BASEL (Reuters) - Actelion ATLN.VX shareholders threw their weight behind the management of Europe’s largest biotech company, rejecting a bid for control by activist investor Elliott Advisors and making a sale less likely.
Actelion shares, which have been supported by speculation the company might be the next takeover target in the healthcare industry after Sanofi-Aventis’s (SASY.PA) bid for Genzyme, fell as hopes of a quick sale of Actelion faded after its annual shareholders’ meeting on Thursday.
New York-based hedge fund Elliott had urged the Swiss biotech group to consider seeking a buyer after a string of product setbacks and accused Actelion of pursuing a high-risk strategy that has eroded shareholder value.
But Actelion shareholders rejected Elliot’s proposal to remove current board members, including chairman Robert Cawthorn, and also voted against its proposal to initiate an investigation into whether Actelion has received any takeover offers, something it has always denied.
“(It) seems that Elliott doesn’t have support and maybe some might speculate that Elliot could or even must sell positions in Actelion,” said one Zurich-based trader.
Shareholders also backed the reelection to the board of founder and Chief Executive Jean-Paul Clozel. They had earlier booed when Elliott’s Dominik Dolenec called on Clozel to step down from the board with immediate effect.
“Let us make sure we do not destroy our efforts and achievements by letting a minority shareholder with no clear strategy and understanding of Actelion take control of your company,” Clozel told the packed meeting before the vote.
Actelion shares were down 6.9 percent at 44.55 francs by 1329 GMT, having touched a seven-month low of 43.69.
Elliott, which has a track record of activism and pushing for radical change at a range of companies, had proposed a slate of six drug industry and M&A experts for the board, including former Novartis AG NOVN.VX executive James Shannon, whom it had wanted to chair Actelion instead of incumbent Cawthorn.
But none of the candidates were elected.
Cawthorn told shareholders Actelion was open to mergers and acquisitions but warned that putting itself up for sale now would deprive shareholders of value.

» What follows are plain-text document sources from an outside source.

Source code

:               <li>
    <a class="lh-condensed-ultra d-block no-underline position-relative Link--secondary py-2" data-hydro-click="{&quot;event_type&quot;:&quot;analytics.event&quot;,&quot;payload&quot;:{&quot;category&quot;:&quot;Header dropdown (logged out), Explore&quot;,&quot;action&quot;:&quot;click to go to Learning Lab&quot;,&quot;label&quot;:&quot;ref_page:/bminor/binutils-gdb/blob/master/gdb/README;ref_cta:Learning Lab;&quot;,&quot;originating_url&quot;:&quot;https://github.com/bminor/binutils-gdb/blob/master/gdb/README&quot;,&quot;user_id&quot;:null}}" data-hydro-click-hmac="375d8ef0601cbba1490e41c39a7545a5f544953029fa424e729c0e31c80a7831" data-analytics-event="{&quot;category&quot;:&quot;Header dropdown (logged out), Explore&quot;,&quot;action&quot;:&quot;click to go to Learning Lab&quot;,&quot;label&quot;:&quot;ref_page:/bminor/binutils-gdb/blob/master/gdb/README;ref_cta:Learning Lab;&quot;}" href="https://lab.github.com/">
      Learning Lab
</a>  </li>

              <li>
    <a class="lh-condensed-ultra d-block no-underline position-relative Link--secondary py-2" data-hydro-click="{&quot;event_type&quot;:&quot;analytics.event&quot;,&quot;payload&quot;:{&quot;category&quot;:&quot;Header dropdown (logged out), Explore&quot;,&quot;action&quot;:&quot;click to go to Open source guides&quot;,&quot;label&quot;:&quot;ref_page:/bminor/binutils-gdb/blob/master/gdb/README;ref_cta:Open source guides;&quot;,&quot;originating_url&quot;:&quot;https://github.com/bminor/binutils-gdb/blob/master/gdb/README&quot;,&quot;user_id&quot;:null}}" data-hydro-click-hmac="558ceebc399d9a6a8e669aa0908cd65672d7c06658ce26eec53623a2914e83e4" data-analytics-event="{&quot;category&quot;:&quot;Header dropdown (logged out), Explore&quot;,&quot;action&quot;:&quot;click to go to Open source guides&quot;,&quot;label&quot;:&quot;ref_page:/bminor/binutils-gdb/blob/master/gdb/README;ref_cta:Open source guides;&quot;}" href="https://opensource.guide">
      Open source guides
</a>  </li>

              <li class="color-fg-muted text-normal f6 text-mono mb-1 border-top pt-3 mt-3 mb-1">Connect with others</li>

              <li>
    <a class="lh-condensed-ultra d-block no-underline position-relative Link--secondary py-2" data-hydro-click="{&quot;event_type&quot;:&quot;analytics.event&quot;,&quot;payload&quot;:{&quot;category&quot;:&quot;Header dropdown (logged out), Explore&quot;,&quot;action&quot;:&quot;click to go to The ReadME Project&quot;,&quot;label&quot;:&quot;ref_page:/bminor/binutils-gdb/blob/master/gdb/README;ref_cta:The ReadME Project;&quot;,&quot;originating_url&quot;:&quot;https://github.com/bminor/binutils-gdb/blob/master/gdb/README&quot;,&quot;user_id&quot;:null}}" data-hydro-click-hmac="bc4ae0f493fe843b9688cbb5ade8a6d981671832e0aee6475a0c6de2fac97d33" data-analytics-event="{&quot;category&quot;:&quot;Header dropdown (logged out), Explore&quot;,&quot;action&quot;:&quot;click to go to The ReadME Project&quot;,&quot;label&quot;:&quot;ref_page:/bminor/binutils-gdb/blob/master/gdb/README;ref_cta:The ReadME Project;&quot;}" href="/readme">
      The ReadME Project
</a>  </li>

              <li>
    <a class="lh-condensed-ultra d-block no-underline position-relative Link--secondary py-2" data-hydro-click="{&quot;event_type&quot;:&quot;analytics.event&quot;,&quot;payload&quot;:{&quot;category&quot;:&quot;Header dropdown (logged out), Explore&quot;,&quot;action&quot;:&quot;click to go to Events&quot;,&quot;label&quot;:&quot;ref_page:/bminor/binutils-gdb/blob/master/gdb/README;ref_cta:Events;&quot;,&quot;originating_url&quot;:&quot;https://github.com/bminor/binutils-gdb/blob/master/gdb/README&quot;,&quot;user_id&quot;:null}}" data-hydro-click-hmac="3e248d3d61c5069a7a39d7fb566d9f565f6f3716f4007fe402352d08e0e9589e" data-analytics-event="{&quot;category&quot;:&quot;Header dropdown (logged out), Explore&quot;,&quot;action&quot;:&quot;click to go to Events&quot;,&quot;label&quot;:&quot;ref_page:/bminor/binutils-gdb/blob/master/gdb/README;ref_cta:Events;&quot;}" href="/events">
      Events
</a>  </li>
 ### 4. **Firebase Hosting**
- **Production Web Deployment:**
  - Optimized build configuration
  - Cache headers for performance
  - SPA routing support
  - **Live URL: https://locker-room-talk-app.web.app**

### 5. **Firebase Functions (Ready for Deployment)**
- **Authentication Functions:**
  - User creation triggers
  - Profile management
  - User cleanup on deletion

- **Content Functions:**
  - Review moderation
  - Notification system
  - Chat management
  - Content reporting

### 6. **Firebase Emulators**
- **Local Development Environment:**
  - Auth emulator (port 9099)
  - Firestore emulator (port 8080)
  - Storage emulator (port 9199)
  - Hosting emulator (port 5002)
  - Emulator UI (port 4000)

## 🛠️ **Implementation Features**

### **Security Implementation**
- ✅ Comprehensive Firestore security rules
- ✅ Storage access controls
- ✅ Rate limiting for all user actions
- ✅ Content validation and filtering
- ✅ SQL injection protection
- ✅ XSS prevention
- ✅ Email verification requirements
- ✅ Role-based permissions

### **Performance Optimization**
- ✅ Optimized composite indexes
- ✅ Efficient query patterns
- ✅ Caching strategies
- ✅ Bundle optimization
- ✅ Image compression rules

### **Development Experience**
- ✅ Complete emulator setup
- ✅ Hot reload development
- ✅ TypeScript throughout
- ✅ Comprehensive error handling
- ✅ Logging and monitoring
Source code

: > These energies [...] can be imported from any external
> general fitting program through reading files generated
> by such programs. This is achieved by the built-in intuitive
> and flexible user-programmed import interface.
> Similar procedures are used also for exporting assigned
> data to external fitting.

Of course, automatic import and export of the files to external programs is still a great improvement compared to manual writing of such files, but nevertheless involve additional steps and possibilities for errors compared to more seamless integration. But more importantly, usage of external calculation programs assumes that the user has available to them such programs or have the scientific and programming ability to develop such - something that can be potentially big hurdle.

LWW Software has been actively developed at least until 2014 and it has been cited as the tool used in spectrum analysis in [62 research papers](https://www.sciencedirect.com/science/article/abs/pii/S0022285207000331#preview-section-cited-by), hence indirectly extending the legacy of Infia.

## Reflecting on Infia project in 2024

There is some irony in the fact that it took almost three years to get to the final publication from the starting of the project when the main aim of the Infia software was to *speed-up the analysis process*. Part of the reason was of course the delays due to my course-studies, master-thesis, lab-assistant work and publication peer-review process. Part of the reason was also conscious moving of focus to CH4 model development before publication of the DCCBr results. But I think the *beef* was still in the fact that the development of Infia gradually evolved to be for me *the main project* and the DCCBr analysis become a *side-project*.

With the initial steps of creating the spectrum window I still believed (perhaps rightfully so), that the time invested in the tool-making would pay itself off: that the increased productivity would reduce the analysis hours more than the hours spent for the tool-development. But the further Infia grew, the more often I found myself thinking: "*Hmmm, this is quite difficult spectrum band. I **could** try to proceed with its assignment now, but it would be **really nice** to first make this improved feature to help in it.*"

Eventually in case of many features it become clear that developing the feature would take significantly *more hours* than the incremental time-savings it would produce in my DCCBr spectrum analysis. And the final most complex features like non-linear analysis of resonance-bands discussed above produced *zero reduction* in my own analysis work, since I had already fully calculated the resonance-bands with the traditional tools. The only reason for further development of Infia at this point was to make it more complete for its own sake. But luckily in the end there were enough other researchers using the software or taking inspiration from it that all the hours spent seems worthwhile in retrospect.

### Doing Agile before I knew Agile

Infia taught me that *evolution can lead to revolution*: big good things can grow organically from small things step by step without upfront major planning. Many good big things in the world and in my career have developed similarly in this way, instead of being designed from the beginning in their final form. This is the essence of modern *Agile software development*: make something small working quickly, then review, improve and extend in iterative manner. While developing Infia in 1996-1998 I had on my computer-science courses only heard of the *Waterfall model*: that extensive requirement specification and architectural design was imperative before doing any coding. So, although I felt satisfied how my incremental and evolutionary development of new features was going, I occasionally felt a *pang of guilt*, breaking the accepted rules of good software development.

The mood in Basel seemed to be more in favor of Actelion from the start of the meeting and the room erupted into applause when the mayor of Allschwil, where Actelion is based, told shareholders they should “never change a winning team.”
Actelion’s two nominees — Jean-Pierre Garnier, a former GlaxoSmithKline Plc (GSK.L) chief who is now chairman designate, and Robert Bertolini, ex finance chief of Schering-Plough — were voted on to the board with large majorities.
“We are very pleased at the strong expression of support from our shareholders,” Cawthorn said after the AGM. “Now it’s back to work.”
Actelion, founded by former Roche ROG.VX scientists Clozel and his wife Martine in 1997, had already won the public backing of large shareholders Rudolf Maag and biotech investment fund BB Biotech, as well as Swiss investor group Ethos, Germany-based independent proxy voting service IVOX and proxy firm Glass Lewis ahead of the AGM.
“My goal is to develop drugs, it’s not to remain independent,” Clozel told reporters.
The outcome of the meeting had been difficult to predict after Elliott secured backing from U.S.-based shareholder advisory group ISS, which advised investors to vote for the removal of Cawthorn from the board and to back three of Elliott’s boardroom nominees.
Actelion was a bright light in the European biotech industry thanks to its success with Tracleer, a drug to treat a rare heart and lung disease. Lately however investors had been unsettled by its subsequent failure to broaden its pipeline.
Elliott’s Dolenec said he was pleased by the impact their public debate had made, noting Actelion had already started to make changes. He welcomed the election of Garnier and Bertolini to the Actelion board.